**Document passage:**
..........
United States Court of Appeals, Second Circuit
Nov 6, 2023
22-2731-cv (2d Cir. Nov. 6, 2023)

Opinion

22-2731-cv

11-06-2023

WINSTON HENVILL, Plaintiff-Appellant, v. METROPOLITAN TRANSPORTATION AUTHORITY, Defendant-Appellee. [*]

For Appellant: Alan E. Wolin, Wolin & Wolin, Jericho, NY For Appellee: William T. O'Connell, Goldberg Segalla LLP, White Plains, NY


UNPUBLISHED OPINION

SUMMARY ORDER

RULINGS BY SUMMARY ORDER DO NOT HAVE PRECEDENTIAL EFFECT. CITATION TO A SUMMARY ORDER FILED ON OR AFTER JANUARY 1, 2007 IS PERMITTED AND IS GOVERNED BY FEDERAL RULE OF APPELLATE PROCEDURE 32.1 AND THIS COURT'S LOCAL RULE 32.1.1. WHEN CITING A SUMMARY ORDER IN A DOCUMENT FILED WITH THIS COURT, A PARTY MUST CITE EITHER THE FEDERAL APPENDIX OR AN ELECTRONIC DATABASE (WITH THE NOTATION "SUMMARY ORDER"). A PARTY CITING TO A SUMMARY ORDER MUST SERVE A COPY OF IT ON ANY PARTY NOT REPRESENTED BY COUNSEL.

At a stated term of the United States Court of Appeals for the Second Circuit, held at the Thurgood Marshall United States Courthouse, 40 Foley Square, in the City of New York, on the 6th day of November, two thousand twenty-three.

Appeal from a judgment of the United States District Court for the Southern District of New York (George B. Daniels, Judge).

For Appellant: Alan E. Wolin, Wolin & Wolin, Jericho, NY

For Appellee: William T. O'Connell, Goldberg Segalla LLP, White Plains, NY

Present: Raymond J. Lohier, Jr., Beth Robinson, Alison J. Nathan, Circuit Judges.

UPON DUE CONSIDERATION, IT IS HEREBY ORDERED, ADJUDGED, AND DECREED that the judgment of the District Court is AFFIRMED.

Winston Henvill appeals from a September 28, 2022 judgment of the District Court granting summary judgment in favor of Henvill's former employer, the Metropolitan Transportation Authority (MTA). Claiming retaliation and racial discrimination, Henvill, who is Black and was formerly employed as a police officer with the MTA, sued under Title VII of the Civil Rights Act of 1964, the New York State Human Rights Law (NYSHRL), and the New York City Human Rights Law (NYCHRL). We assume the parties' familiarity with the underlying facts and the record of prior proceedings, to which we refer only as necessary to explain our decision to affirm.

In this appeal, we consider only Henvill's claims that (1) the removal of his authority to issue summonses after he filed a complaint with the Equal Employment Opportunity Commission (EEOC) constitutes unlawful retaliation, (2) the command discipline he received for accepting two simultaneous tours of overtime constitutes unlawful racial discrimination, and (3) his ultimate termination constitutes both unlawful retaliation and unlawful racial discrimination.
..........
**Exercises to complete:**
a) Return the passage of the Henvill appeal order from "RULINGS BY SUMMARY" up to and including "REPRESENTED BY COUNSEL.", copied word for word.
b) Resume the Henvill appeal order from the point where it stops.
The material that comes next stands apart from the court order above.

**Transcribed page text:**
..........
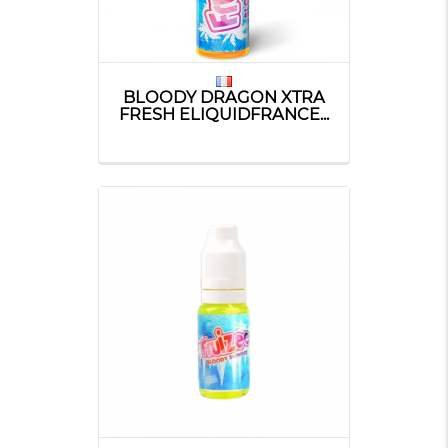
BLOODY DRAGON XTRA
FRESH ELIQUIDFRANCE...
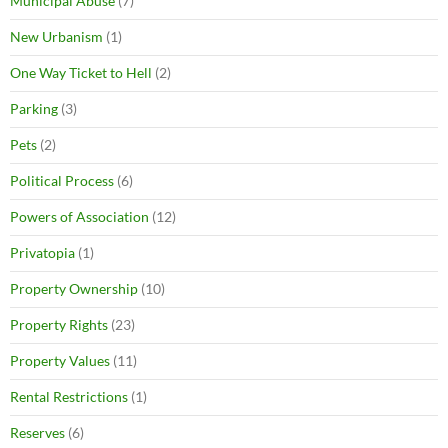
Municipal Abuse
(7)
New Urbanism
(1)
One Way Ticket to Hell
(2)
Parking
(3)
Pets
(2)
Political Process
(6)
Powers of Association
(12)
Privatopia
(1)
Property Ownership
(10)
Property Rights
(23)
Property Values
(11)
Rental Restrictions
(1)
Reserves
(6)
..........
**Numbered responses:**
a)
RULINGS BY SUMMARY ORDER DO NOT HAVE PRECEDENTIAL EFFECT. CITATION TO A SUMMARY ORDER FILED ON OR AFTER JANUARY 1, 2007 IS PERMITTED AND IS GOVERNED BY FEDERAL RULE OF APPELLATE PROCEDURE 32.1 AND THIS COURT'S LOCAL RULE 32.1.1. WHEN CITING A SUMMARY ORDER IN A DOCUMENT FILED WITH THIS COURT, A PARTY MUST CITE EITHER THE FEDERAL APPENDIX OR AN ELECTRONIC DATABASE (WITH THE NOTATION "SUMMARY ORDER"). A PARTY CITING TO A SUMMARY ORDER MUST SERVE A COPY OF IT ON ANY PARTY NOT REPRESENTED BY COUNSEL.

b)
To defeat summary judgment as to these claims, Henvill was required to "proffer admissible evidence that sets forth specific facts showing a genuinely disputed factual issue that is material under the applicable legal principles." Major League Baseball Props., Inc. v. Salvino, Inc., 542 F.3d 290, 310 (2d Cir. 2008) (cleaned up). "It is appropriate for a district court ruling on summary judgment to consider only admissible evidence." Nora Beverages, Inc. v. Perrier Grp. of Am., Inc., 269 F.3d 114, 123 (2d Cir. 2001). The District Court dismissed all three claims as a matter of law because it concluded that Henvill failed to raise a genuine dispute of material fact as to any of them. Reviewing the District Court's award of summary judgment de novo and construing the evidence in Henvill's favor, see Summa v. Hofstra Univ., 708 F.3d 115, 123 (2d Cir. 2013), we agree.

I. Removal of Authority to Issue Summonses

First, Henvill fails to show a causal connection between his protected activity (filing the EEOC complaint) and the MTA's decision to strip him of the authority to issue summonses. Henvill's Title VII and NYSHRL claims require a showing that the protected activity was a but-for cause of the adverse employment action. See Univ. of Tex. Sw. Med. Ctr. v. Nassar, 570 U.S. 338, 362 (2013). "[T]o prevail on a retaliation claim under the NYCHRL, the plaintiff must show that she took an action opposing her employer's discrimination, and that, as a result, the employer engaged in conduct that was reasonably likely to deter a person from engaging in such action." Mihalik v. Credit Agricole Cheuvreux N. Am., Inc., 715 F.3d 102, 112 (2d Cir. 2013).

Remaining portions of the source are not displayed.